Missouri's U.S. Senate race is shaping up as one of stark contrasts -- and a dream matchup for both Democratic Sen. Claire McCaskill and her newly minted Republican challenger, Rep. Todd Akin.

Within hours of Akin's winning the Republican primary, McCaskill was casting him as a conservative extremist who would jeopardize seniors' health care and retirement savings while putting college out of reach for all but the rich.

Akin countered by portraying McCaskill, one of the most vulnerable Democratic incumbents in the nation, as a budget-busting, tax-hiking, big-spending liberal.

The clash of ideals is welcomed by both candidates. In fact, McCaskill's ads highlighting Akin's conservative credentials helped persuade some people to vote for him in Tuesday's primary against self-financing businessman John Brunner and former Missouri Treasurer Sarah Steelman, who had been endorsed by Sarah Palin. Akin won 36 percent of the vote, compared with 30 percent for Brunner and 29 percent for Steelman.

McCaskill, who was unopposed in the Democratic primary, immediately began targeting Akin for the November general election by using his own words against him.
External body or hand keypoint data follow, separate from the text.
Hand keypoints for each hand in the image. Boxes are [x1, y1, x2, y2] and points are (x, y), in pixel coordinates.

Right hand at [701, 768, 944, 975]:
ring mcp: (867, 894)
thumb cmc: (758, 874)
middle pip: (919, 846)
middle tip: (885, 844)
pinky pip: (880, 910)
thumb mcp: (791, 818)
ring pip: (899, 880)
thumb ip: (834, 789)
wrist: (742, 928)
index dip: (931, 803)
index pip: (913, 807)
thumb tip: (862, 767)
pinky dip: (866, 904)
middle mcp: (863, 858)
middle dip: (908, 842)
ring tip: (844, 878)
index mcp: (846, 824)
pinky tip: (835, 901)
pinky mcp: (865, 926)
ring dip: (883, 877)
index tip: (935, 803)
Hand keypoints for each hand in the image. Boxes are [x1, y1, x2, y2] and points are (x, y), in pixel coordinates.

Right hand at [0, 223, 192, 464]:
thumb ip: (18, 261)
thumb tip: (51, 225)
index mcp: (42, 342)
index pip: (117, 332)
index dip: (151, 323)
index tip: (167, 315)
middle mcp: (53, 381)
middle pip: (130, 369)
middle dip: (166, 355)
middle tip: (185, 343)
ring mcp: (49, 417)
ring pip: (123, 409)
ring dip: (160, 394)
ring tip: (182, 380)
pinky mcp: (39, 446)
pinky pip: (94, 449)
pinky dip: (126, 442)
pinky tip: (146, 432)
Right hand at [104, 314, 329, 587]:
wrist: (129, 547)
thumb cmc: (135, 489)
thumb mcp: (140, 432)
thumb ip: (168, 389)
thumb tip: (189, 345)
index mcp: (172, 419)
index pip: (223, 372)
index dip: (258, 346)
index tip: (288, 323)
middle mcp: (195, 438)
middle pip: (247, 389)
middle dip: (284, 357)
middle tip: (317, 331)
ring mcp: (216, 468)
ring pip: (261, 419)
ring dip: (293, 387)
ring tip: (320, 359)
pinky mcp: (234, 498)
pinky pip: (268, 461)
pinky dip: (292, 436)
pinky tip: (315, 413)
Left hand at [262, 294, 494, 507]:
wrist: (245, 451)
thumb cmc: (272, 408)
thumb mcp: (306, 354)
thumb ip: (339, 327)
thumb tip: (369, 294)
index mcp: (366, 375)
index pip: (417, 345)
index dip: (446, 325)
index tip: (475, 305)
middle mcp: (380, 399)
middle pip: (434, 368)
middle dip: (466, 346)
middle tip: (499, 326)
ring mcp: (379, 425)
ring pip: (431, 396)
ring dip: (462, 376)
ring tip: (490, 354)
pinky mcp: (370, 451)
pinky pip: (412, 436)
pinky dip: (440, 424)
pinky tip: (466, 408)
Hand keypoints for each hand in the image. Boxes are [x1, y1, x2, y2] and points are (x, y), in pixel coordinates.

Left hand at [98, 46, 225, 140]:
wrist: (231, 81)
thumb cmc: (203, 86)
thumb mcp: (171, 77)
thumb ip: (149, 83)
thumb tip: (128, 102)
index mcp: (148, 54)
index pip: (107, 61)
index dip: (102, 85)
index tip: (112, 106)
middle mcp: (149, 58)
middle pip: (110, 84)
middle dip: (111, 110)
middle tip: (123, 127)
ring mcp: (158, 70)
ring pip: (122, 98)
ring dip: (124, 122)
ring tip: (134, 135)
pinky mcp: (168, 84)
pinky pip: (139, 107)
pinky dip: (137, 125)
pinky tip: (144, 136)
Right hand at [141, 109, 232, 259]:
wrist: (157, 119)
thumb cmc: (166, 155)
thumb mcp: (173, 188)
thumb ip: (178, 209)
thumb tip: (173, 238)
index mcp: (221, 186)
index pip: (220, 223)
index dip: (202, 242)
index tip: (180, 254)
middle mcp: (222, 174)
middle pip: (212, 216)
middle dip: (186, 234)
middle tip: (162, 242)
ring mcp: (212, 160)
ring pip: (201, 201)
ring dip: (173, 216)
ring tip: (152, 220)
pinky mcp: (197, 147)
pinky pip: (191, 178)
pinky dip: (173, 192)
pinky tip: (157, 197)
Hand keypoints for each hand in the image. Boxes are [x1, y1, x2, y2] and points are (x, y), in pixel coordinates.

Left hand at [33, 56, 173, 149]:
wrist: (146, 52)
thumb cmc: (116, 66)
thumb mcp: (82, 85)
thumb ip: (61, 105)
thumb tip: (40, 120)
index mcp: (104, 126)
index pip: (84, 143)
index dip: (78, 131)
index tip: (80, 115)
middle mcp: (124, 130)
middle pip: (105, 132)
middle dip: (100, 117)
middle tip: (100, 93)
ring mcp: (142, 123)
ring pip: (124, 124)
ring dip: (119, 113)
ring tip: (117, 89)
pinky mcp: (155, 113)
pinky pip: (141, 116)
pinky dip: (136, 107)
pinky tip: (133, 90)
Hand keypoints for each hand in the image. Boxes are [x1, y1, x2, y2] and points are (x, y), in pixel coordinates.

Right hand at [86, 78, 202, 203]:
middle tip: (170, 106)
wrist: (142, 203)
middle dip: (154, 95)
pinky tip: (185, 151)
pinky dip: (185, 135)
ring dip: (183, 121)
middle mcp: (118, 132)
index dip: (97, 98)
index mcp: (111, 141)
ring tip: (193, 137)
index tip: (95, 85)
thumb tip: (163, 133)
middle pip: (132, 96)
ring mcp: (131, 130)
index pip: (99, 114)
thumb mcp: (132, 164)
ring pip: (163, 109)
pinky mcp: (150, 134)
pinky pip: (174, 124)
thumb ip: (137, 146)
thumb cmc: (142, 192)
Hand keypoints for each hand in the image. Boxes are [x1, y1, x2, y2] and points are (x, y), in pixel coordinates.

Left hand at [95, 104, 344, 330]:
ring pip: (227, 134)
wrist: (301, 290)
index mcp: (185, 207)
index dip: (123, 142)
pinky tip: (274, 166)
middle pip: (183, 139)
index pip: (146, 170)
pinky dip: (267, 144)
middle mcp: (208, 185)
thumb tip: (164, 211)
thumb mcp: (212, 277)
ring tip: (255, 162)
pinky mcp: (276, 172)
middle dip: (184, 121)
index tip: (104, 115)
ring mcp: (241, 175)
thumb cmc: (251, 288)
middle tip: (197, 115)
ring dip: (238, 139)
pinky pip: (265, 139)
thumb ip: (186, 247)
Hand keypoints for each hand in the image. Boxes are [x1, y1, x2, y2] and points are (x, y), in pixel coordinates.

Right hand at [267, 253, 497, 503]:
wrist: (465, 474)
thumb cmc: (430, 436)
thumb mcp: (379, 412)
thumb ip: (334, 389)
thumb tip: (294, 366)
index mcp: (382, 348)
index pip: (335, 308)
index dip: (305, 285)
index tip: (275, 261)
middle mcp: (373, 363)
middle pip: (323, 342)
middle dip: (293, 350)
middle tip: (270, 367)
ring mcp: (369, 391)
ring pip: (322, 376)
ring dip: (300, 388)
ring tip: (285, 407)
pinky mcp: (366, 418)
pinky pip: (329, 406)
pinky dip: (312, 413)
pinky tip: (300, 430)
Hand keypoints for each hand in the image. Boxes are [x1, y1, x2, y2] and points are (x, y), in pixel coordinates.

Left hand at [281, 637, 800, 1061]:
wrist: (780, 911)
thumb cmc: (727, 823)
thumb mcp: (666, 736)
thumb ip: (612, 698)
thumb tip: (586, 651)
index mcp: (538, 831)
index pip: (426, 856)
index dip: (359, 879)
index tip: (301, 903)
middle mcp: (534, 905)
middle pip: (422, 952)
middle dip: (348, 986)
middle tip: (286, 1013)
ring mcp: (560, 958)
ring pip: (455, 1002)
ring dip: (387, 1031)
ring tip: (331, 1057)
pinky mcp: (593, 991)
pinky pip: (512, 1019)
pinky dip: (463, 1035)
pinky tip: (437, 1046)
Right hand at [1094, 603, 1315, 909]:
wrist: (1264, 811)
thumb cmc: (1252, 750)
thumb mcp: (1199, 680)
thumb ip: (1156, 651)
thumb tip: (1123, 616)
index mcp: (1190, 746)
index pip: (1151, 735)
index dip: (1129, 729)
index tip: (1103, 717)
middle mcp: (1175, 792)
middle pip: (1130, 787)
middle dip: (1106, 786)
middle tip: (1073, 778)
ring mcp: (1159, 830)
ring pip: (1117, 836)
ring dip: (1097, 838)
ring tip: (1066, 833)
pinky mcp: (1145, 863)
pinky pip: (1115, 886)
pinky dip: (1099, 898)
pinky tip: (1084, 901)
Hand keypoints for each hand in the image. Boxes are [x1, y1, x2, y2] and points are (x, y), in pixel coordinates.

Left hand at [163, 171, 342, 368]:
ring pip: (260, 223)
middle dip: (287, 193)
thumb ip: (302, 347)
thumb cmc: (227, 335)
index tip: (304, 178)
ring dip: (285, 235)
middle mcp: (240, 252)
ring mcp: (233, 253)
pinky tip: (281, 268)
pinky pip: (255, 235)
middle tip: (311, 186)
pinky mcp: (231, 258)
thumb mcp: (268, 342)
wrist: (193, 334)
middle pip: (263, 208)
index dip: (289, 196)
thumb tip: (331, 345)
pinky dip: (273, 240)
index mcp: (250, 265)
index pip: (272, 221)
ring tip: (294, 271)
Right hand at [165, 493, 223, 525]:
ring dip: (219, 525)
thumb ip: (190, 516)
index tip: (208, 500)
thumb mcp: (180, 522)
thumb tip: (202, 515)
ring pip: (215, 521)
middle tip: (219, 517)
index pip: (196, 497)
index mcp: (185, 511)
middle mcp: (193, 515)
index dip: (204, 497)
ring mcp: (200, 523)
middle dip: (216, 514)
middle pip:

She launched a website Wednesday featuring video clips in which Akin expresses opposition to federal student loans and the minimum wage, says he doesn't like the Social Security program and supports changes to Medicare that could include vouchers for people to buy insurance policies.

"Todd Akin is out of the mainstream," McCaskill said as she kicked off her campaign with a news conference at a Kansas City sheet metal fabricator. A sign touting her as "a senator on our side" was propped on a raised forklift.

Akin contends it is McCaskill who is out of touch -- and to the left -- of most Missourians. His prime example: McCaskill's support for President Barack Obama's health care law, which received a symbolic vote of disapproval when Missourians passed a 2010 ballot measure rejecting government mandates for people to have health insurance. Akin wants to repeal the federal health care law.

Akin also accuses McCaskill of voting "to bust the budget" by backing Obama's 2009 stimulus act and says she supports "job-killing red-tape regulation," although he doesn't go into a lot of specifics.